(Assignment): Set the data below down again, exactly, with every picture left out.
┌────────
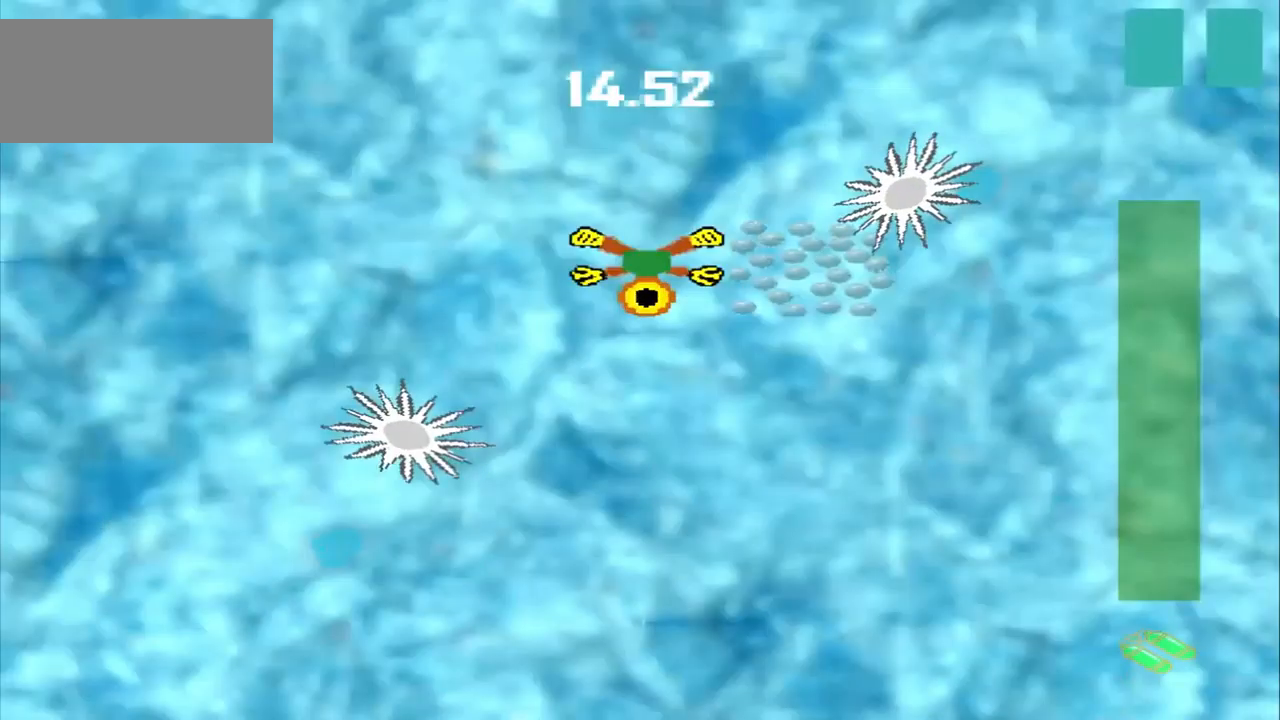
{"dt_ms": 500, "buttons": [], "left_stick": "center", "events": [[84, "left_stick", "right"], [167, "CROSS", "down"], [334, "left_stick", "center"], [417, "CROSS", "up"]]}
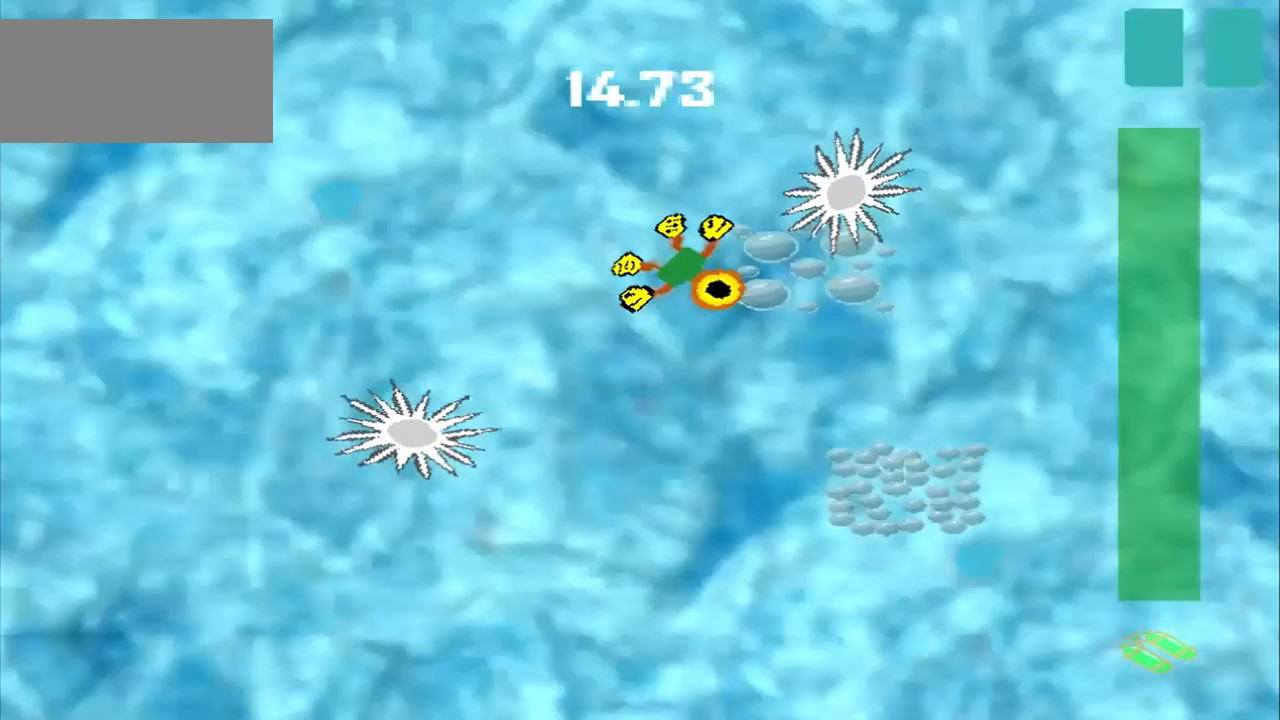
{"dt_ms": 1000, "buttons": [], "left_stick": "down"}
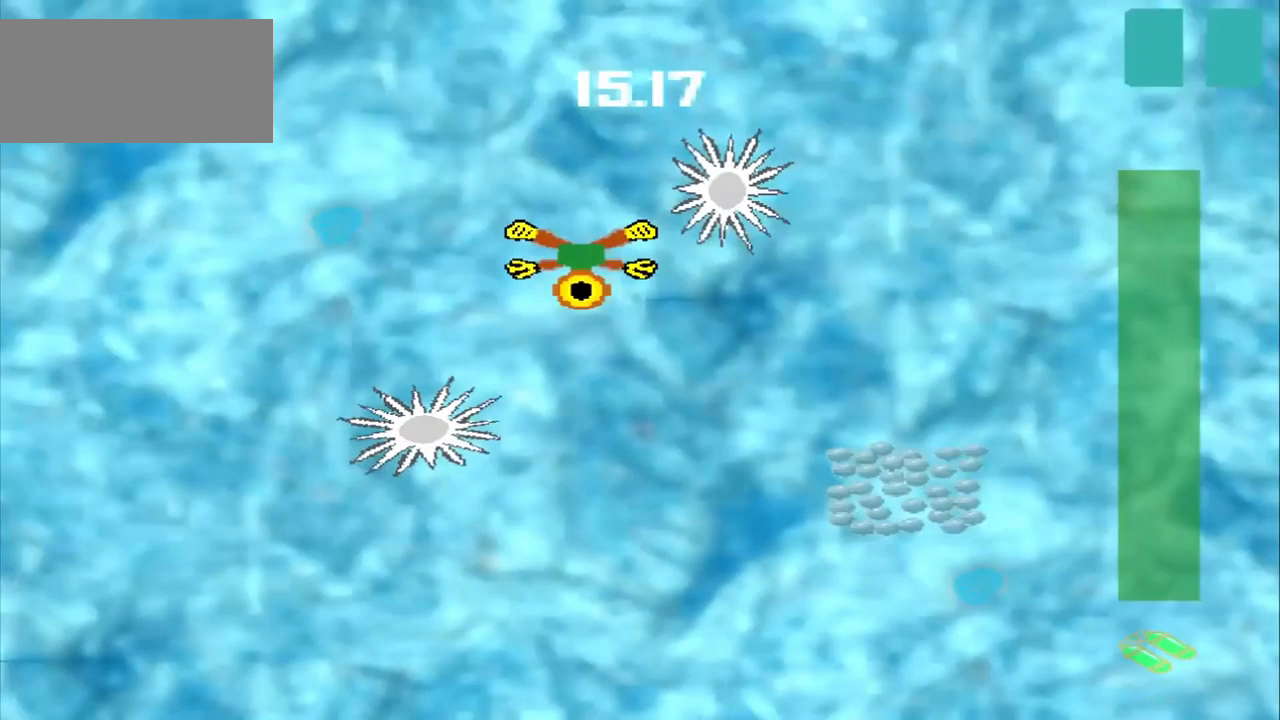
{"dt_ms": 459, "buttons": [], "left_stick": "left", "events": [[209, "left_stick", "left"]]}
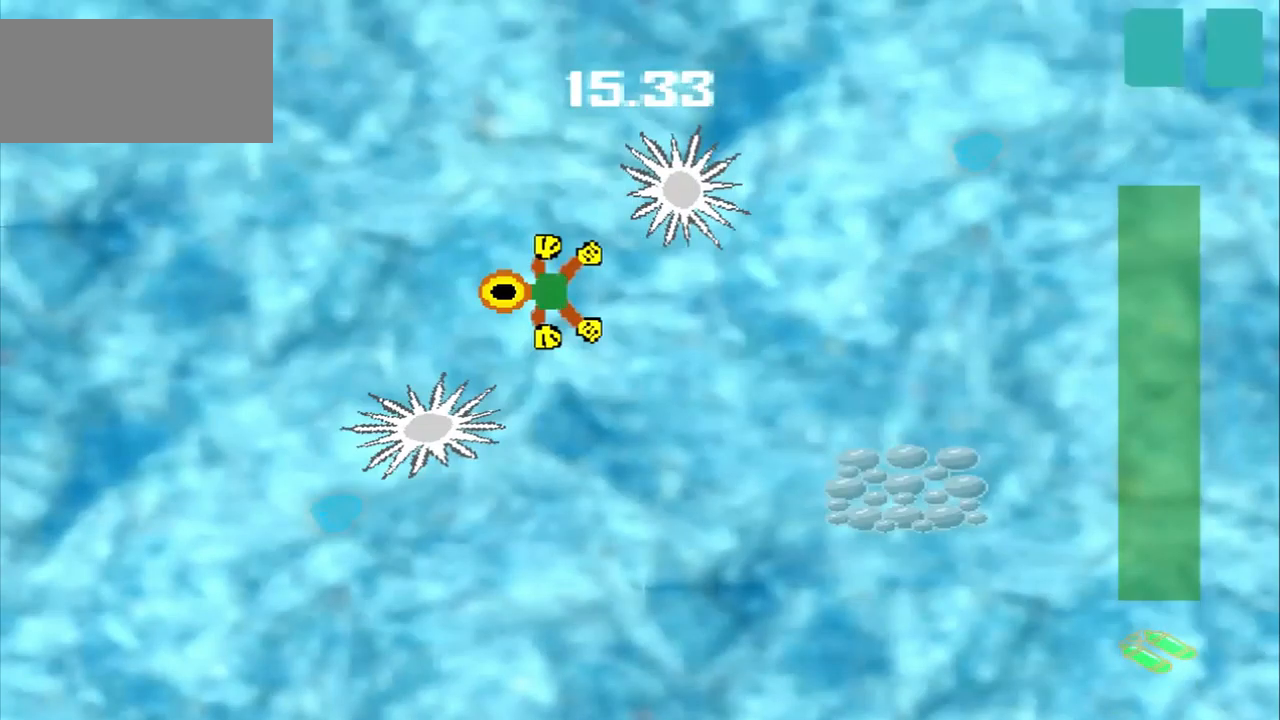
{"dt_ms": 500, "buttons": [], "left_stick": "down-left", "events": [[459, "left_stick", "down-left"]]}
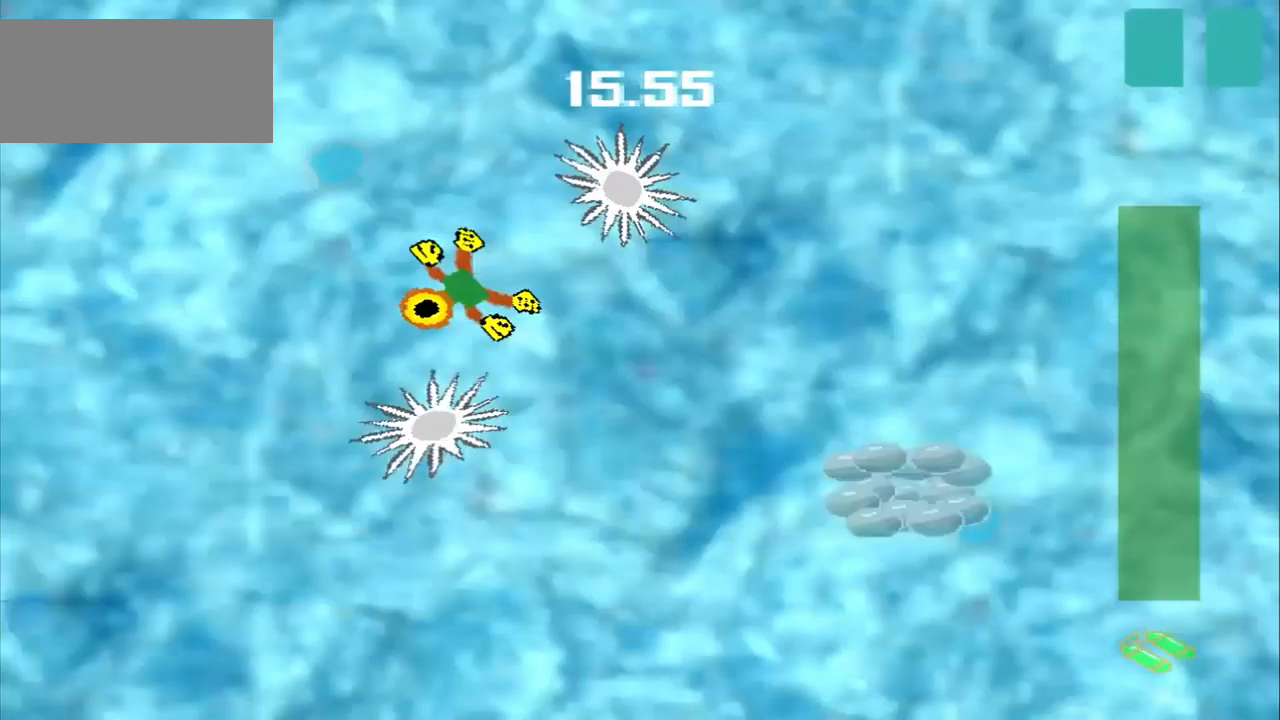
{"dt_ms": 500, "buttons": [], "left_stick": "left", "events": [[84, "left_stick", "left"]]}
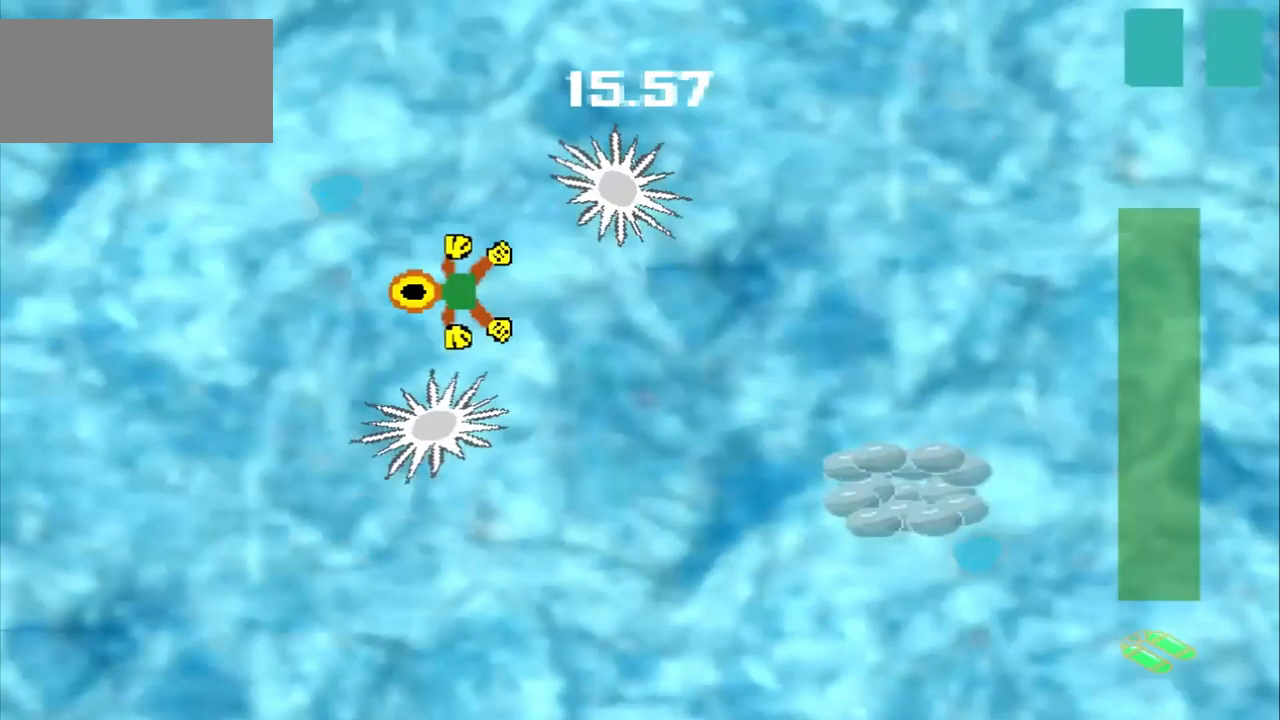
{"dt_ms": 500, "buttons": [], "left_stick": "left", "events": []}
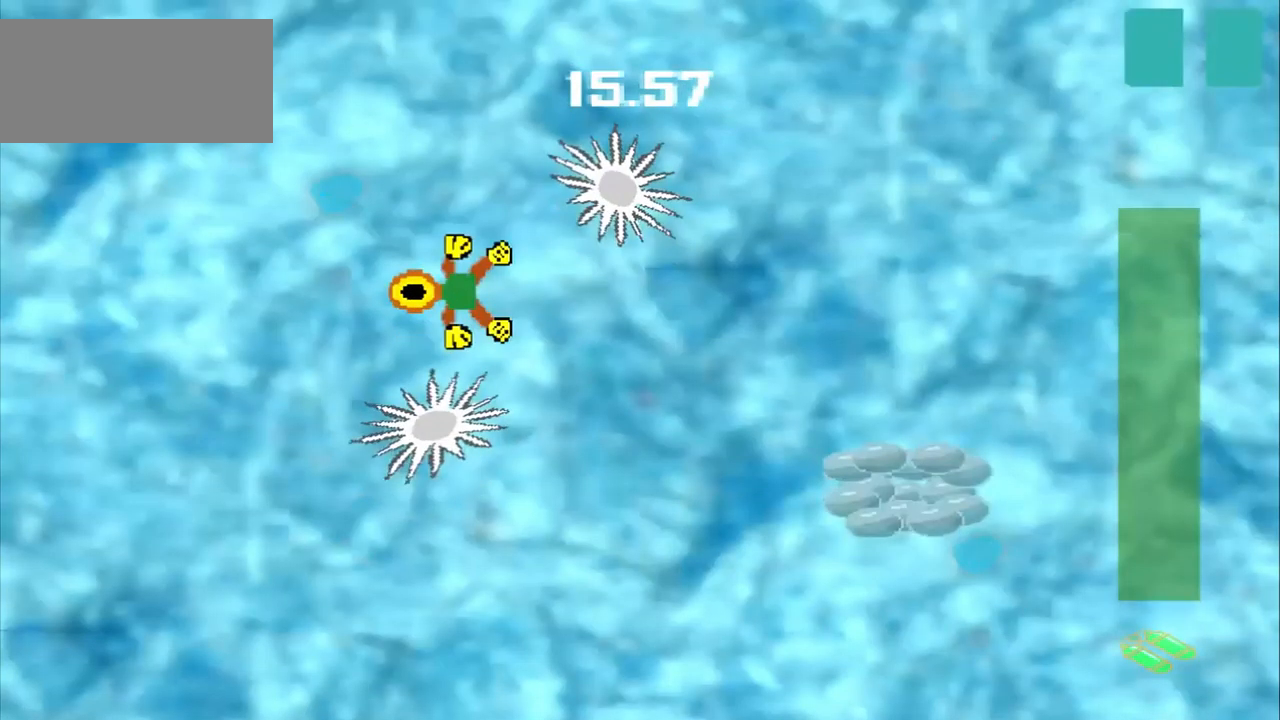
{"dt_ms": 500, "buttons": [], "left_stick": "down", "events": [[250, "left_stick", "down"]]}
└────────
(Task response):
{"dt_ms": 500, "buttons": [], "left_stick": "center", "events": [[84, "left_stick", "right"], [167, "CROSS", "down"], [334, "left_stick", "center"], [417, "CROSS", "up"]]}
{"dt_ms": 1000, "buttons": [], "left_stick": "down"}
{"dt_ms": 459, "buttons": [], "left_stick": "left", "events": [[209, "left_stick", "left"]]}
{"dt_ms": 500, "buttons": [], "left_stick": "down-left", "events": [[459, "left_stick", "down-left"]]}
{"dt_ms": 500, "buttons": [], "left_stick": "left", "events": [[84, "left_stick", "left"]]}
{"dt_ms": 500, "buttons": [], "left_stick": "left", "events": []}
{"dt_ms": 500, "buttons": [], "left_stick": "down", "events": [[250, "left_stick", "down"]]}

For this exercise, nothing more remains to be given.